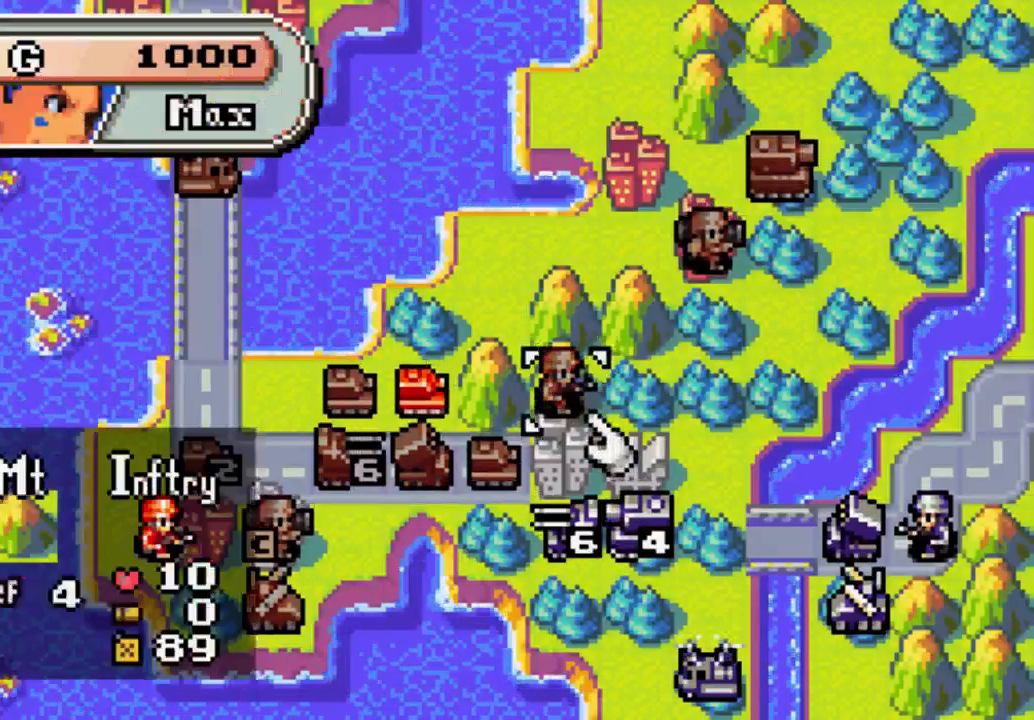
{"buttons": ["DPAD_LEFT"], "left_stick": "center", "right_stick": "center", "events": [[500, "DPAD_LEFT", "down"]]}
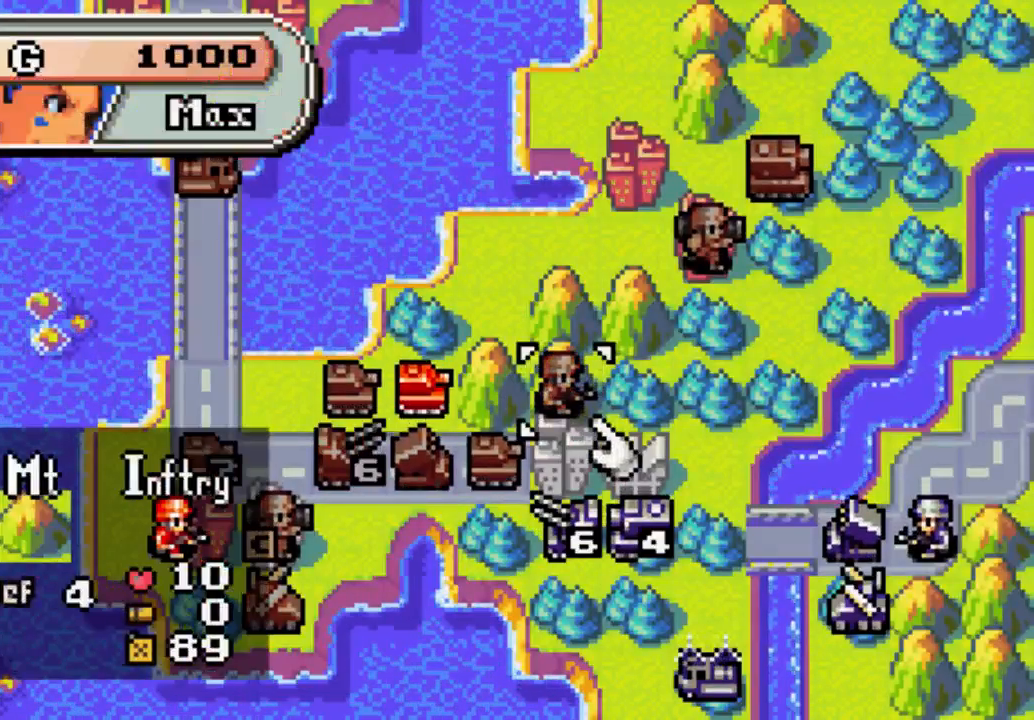
{"buttons": [], "left_stick": "center", "right_stick": "center", "events": [[267, "DPAD_LEFT", "up"]]}
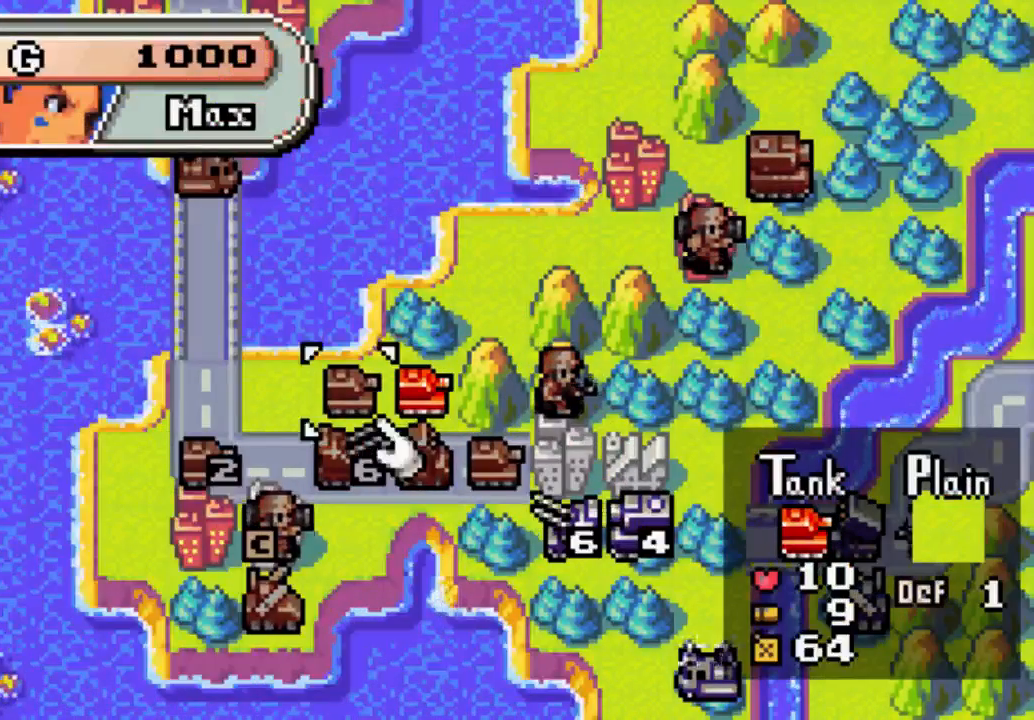
{"buttons": [], "left_stick": "center", "right_stick": "center", "events": [[400, "DPAD_RIGHT", "down"], [500, "DPAD_RIGHT", "up"]]}
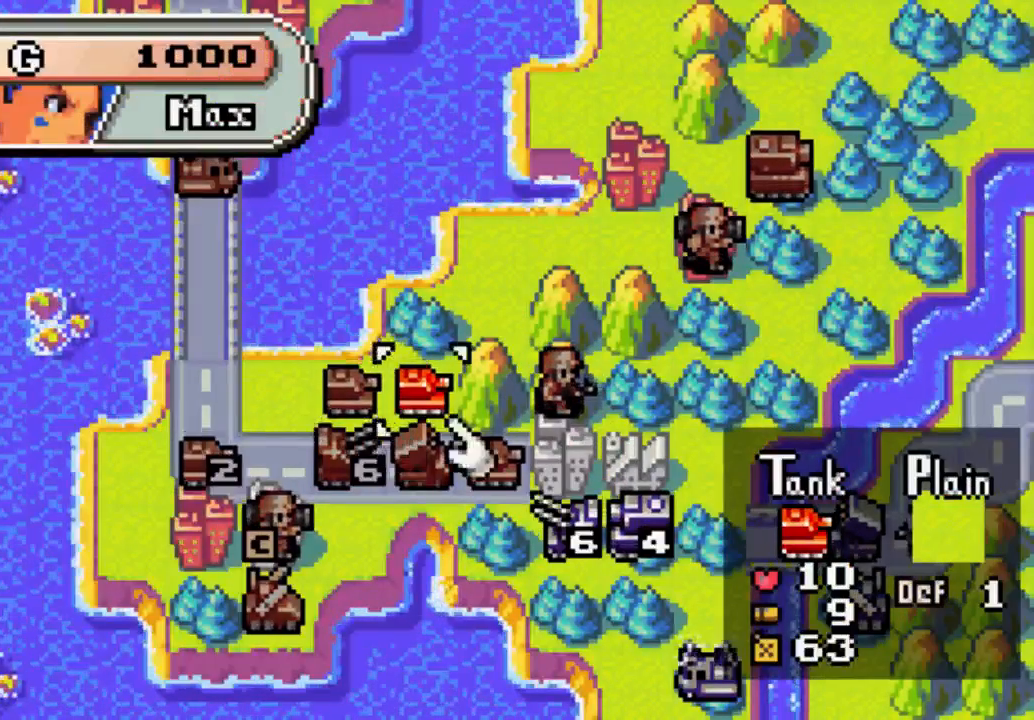
{"buttons": [], "left_stick": "center", "right_stick": "center", "events": [[67, "B", "down"], [200, "B", "up"]]}
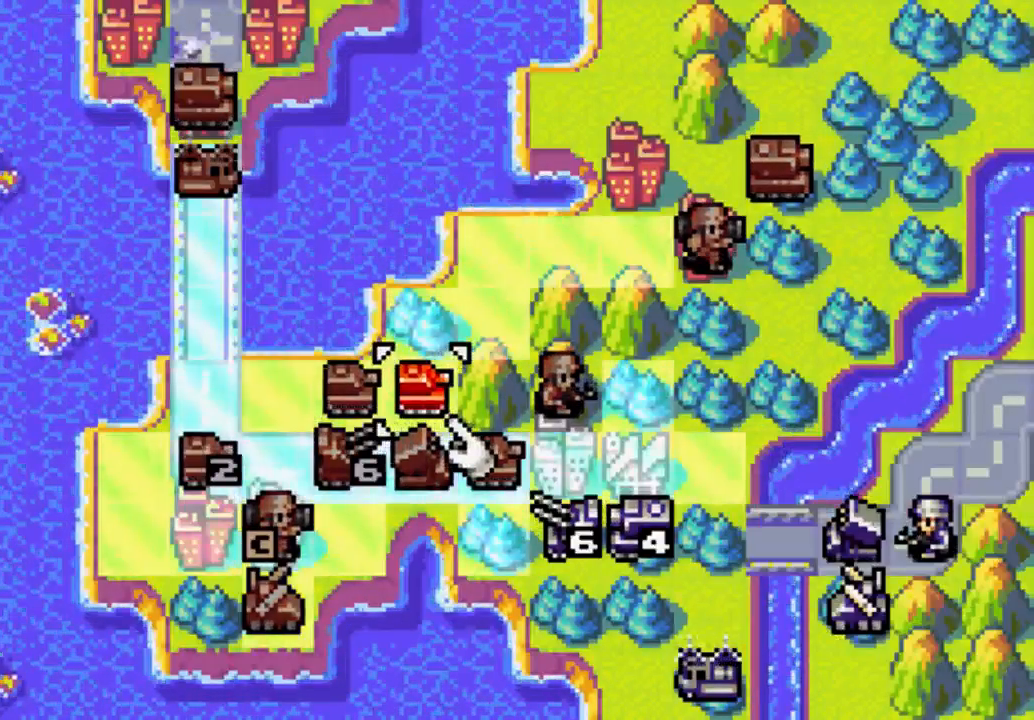
{"buttons": [], "left_stick": "center", "right_stick": "center", "events": []}
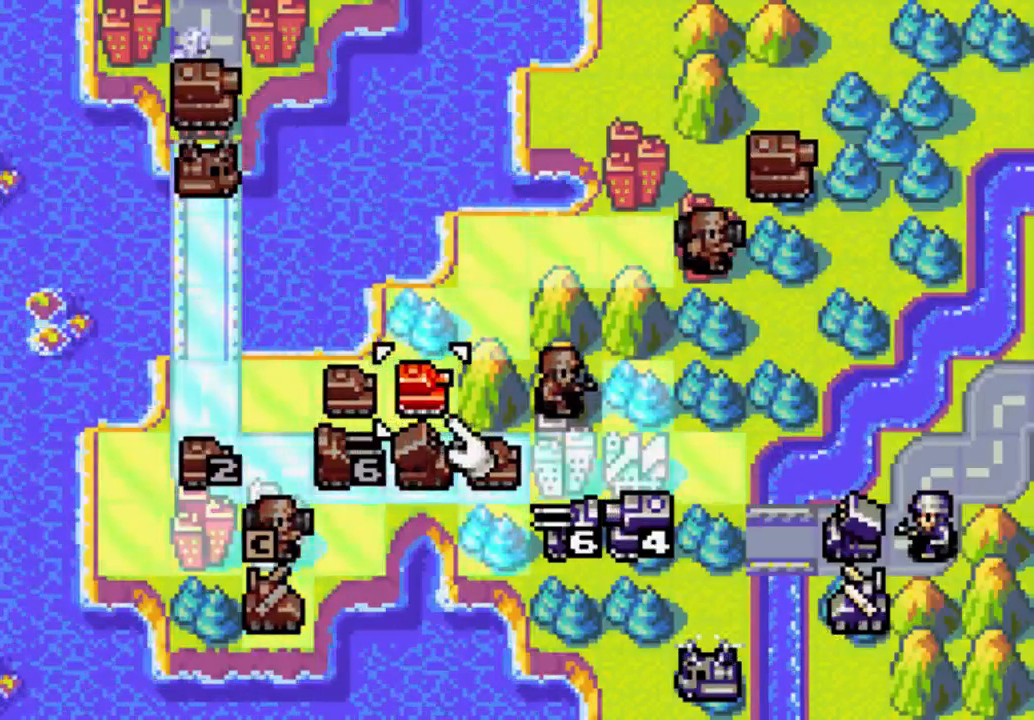
{"buttons": ["DPAD_RIGHT"], "left_stick": "center", "right_stick": "center", "events": [[67, "A", "down"], [200, "A", "up"], [267, "DPAD_RIGHT", "down"]]}
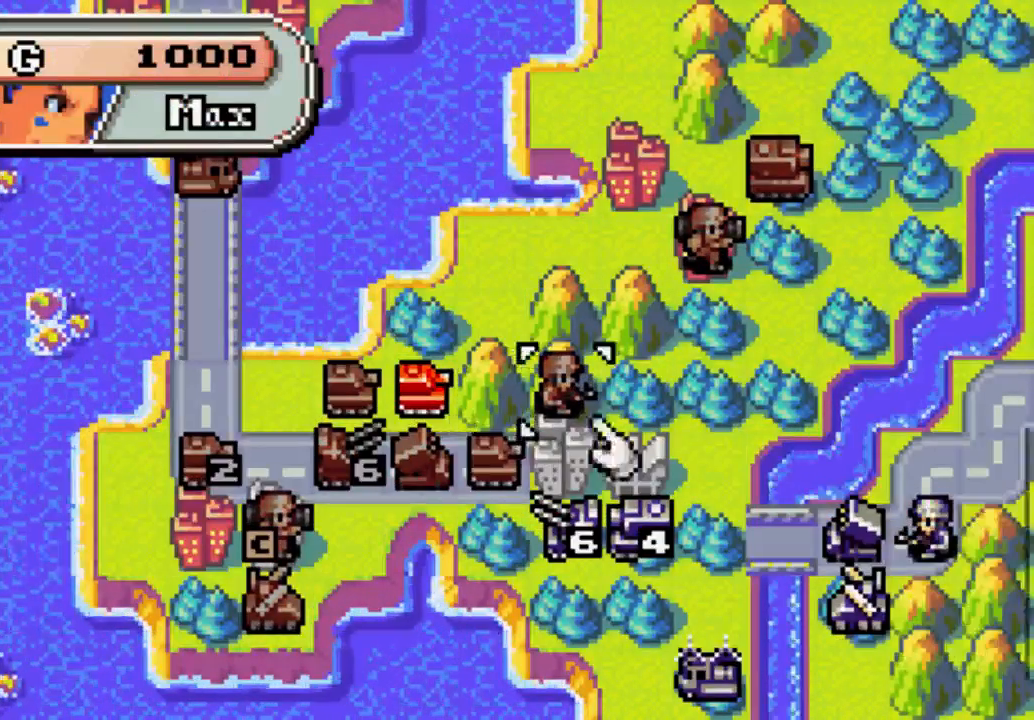
{"buttons": ["DPAD_DOWN"], "left_stick": "center", "right_stick": "center", "events": [[200, "DPAD_RIGHT", "up"], [500, "DPAD_DOWN", "down"]]}
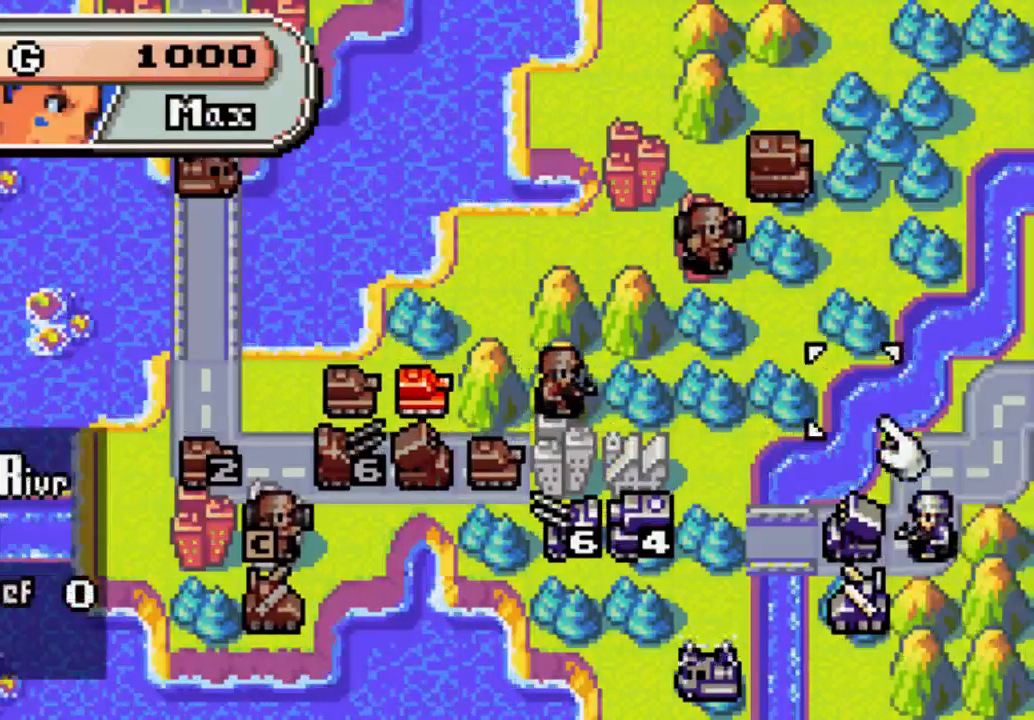
{"buttons": ["A"], "left_stick": "center", "right_stick": "center", "events": [[167, "DPAD_DOWN", "up"], [400, "A", "down"]]}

- [PROBLEM STATEMENT]: Search the listing above for lines with the word "down", and state how many there are, nothing else.

- [OUTPUT BELOW]: 6